The matters to which the Chairman refers are dealt with now by the Judicial Council and its conduct committee. The council is in the very early stages of establishing its procedures. The ICCL is engaged with National University of Ireland Galway and the University of Limerick on some initial research and working hopefully with the Judicial Council regarding the development of its procedures. We are greatly supportive of the approach set out in the Judicial Council Act and of having the Judicial Council taking on this function, which will greatly improve things in the context of the matters to which the Chairman referred.

I thank Mr. Herrick for that respond. What does Mr. Condon say to that? Does he consider that regulation is in place or needs to be in place and what mitigation exists in respect of behaviour, both on and off the Bench, that may not be acceptable?

Mr. Kevin Condon

To briefly follow on from what Mr. Herrick said, he is right. Since the introduction of the Judicial Appointments Commission Bill 2017, the Judicial Council has been established. I cannot brief today on the activities of the Judicial Council. In terms of the general scheme, the important context is, clearly, that there are basic eligibility requirements around probity and so on which would be sought by the commission. In drafting the Bill itself, we are looking at there being a link between the commission and the council. In other words, how will the commission whether there is an issue? It can go and ask the council. We are considering one or two measures like that which would help in this regard.
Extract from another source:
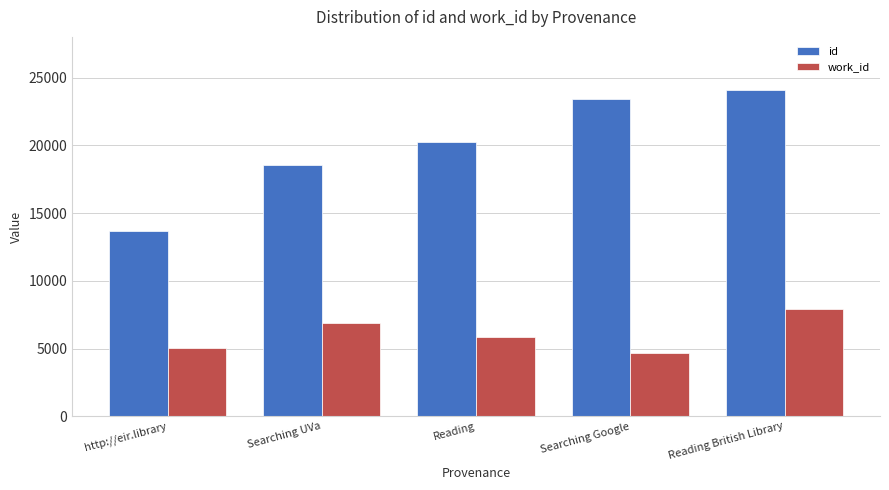

What is the approximate value of work_id at Reading British Library?

7942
Very good. Can I clarify whether the Judicial Council covers all courts or only the superior courts?

Mr. Kevin Condon

It covers all courts.

Very good. I thank Mr. Condon.

I am not sure if any of the members have raised their hands. We can have another round of questions if anybody wishes to come back in. Is anyone offering?

We have covered the topic selected for today. I thank everybody. Some members have had to leave to attend functions and commitments. Over the course of the afternoon we have had a very strong engagement. I thank the witnesses. Ms McLoughlin-Burke did not have an opportunity to contribute but I am sure she has contributed in a significant way. I know she contributed to the submission because I read it and it has her name all over it. Her inputs are clear. Technology lets us down at the best of times. I thank Mr. Herrick for his contribution. I also thank Mr. Condon’s for his contribution on behalf of the Department. They were very valuable contributions. I thank my colleagues on the committee, as always, for what has been a significant and robust engagement. We are all the better for it. That concludes our engagement with the witnesses on this topic. I propose that we publish all the opening statements on the committee’s website. Is that agreed? Agreed. On behalf of the committee, I thank the witnesses again. I also thank our staff and secretariat for their preparation work and the efficient running of the meeting.

Is there any other business? There is a brief opportunity to raise other business. There does not appear to be any other business. That concludes our engagement.

The joint committee adjourned at 5.10 p.m. until 3.30 p.m. on Tuesday, 22 June 2021.